The project is going to take me a while. To build it I’m going to use C#. I’m already too familiar with Python and a little challenge doesn’t hurt.

To interface with the hardware, I’m going to use the .Net Core IoT Libraries from Microsoft.


My idea was to create a set of .Net Core services that communicate internally via gRPC and an ASP.Net Core web application to control the car. (Now that I’m writing this I’m thinking that could possibly drop the web app and use gRPC directly from the client).

The client would be a desktop application that will display the video stream and data from the sensors. It should work with an Xbox controller or else it won’t be fun. 😦

To write it I will probably use Mono or Unity.


After burning the latest version of Raspbian on the board using Etcher and spending a few hours in Rider developing a base for the app. I’ve Installed .Net Core 3 SDK and ran the application. The results were amazing! I’ve checked the thermostat in the office and it was set on 25

readings

And the application only consumes ~10MB RAM! That’s awesome!

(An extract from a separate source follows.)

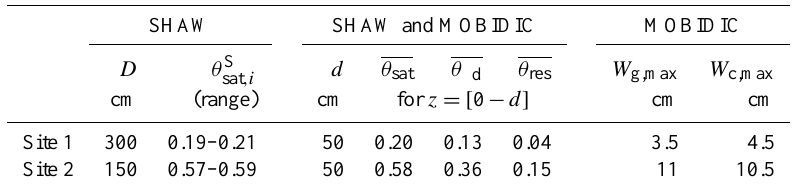
Table 3. Summary of modeled soil depths and calibrated soil water capacities. D is the total soil depth modeled in SHAW while d is the soil depth modeled in MOBIDIC and the depth used for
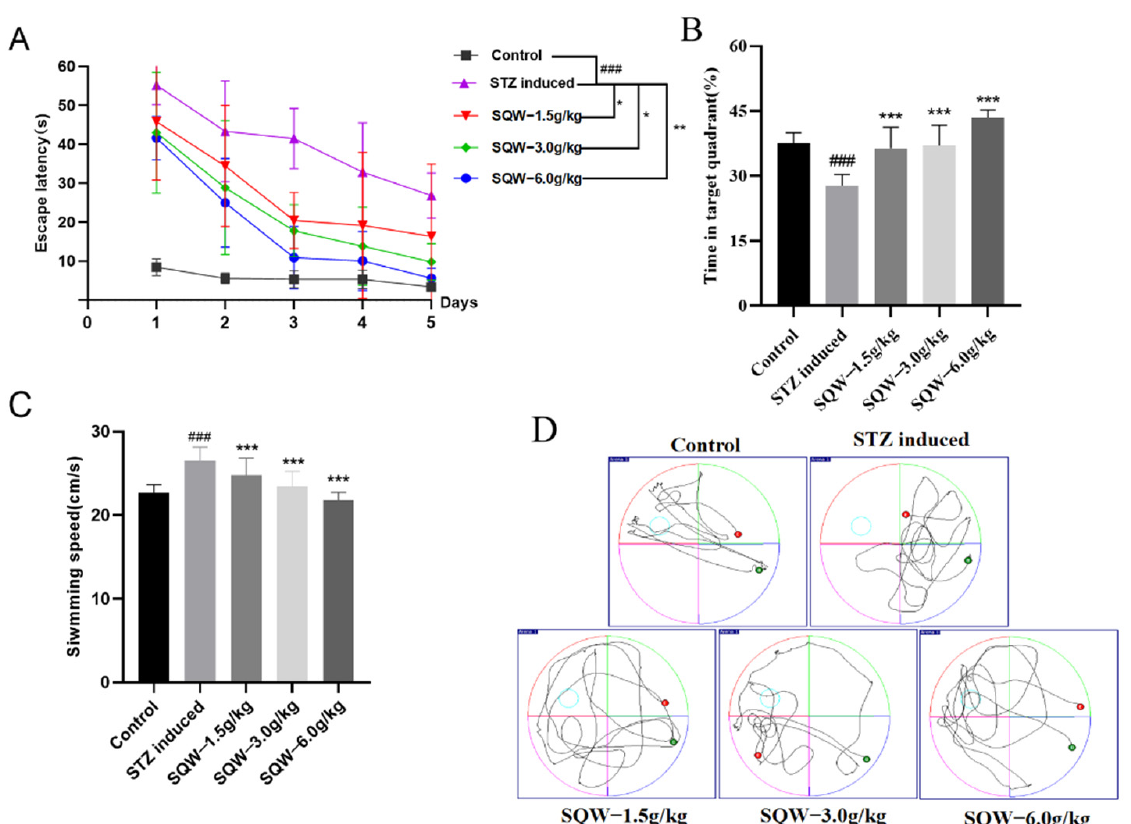
Figure 2. SQW improves STZ-induced learning and memory impairment in rats ( n = 7). ( A ) The results of escape latency in five groups. ( B ) The proportion of time in the platform quadrant. ( C ) Average swimming speed. All of the results are expressed as means ± SD, n = 7 per group. Compared with the control group, ### p < 0.001; compared with the STZ induced group, * p < 0.05, ** p < 0.01, *** p < 0.001. ( D ) Swimming trajectory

I’m really impressed and so far things are looking bright for dotnet/iot. I can’t wait to test the gRpc support and other hardware modules.

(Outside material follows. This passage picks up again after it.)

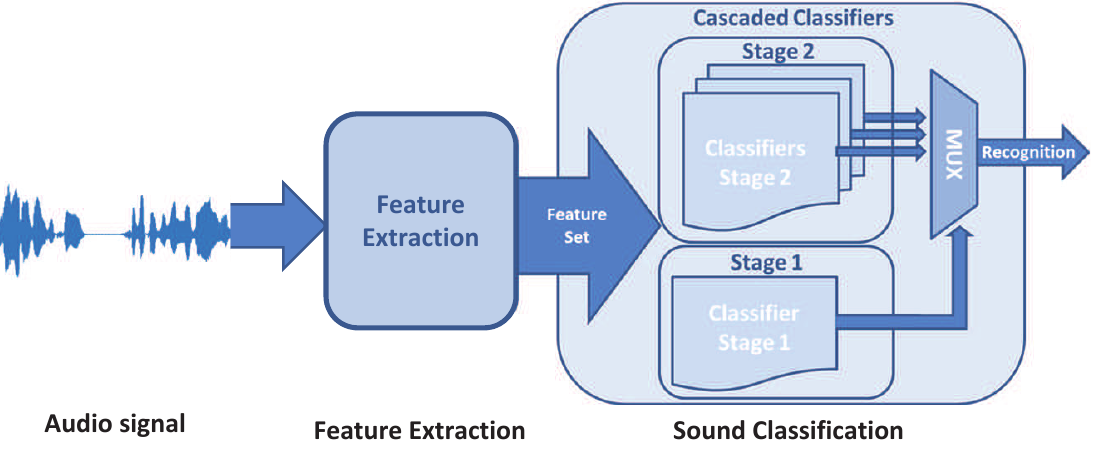
Figure 2. The multi-stage sound classification is composed of two stages, an initial stage performs the broad classification, while a bank of classifiers are used to determine the sound’s category.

The full code can be found here: https://github.com/dnutiu/NucuCar

If you want to run the app on your Raspberry you’ll need to install the .Net Core Sdk (Instructions) and run the following commands:

git clone https://github.com/dnutiu/NucuCar.git
cd NucuCar
dotnet build
cd NucuCar.Sensors
dotnet run


Thanks for reading!

I hope you will give dotnet/iot a try for your next project!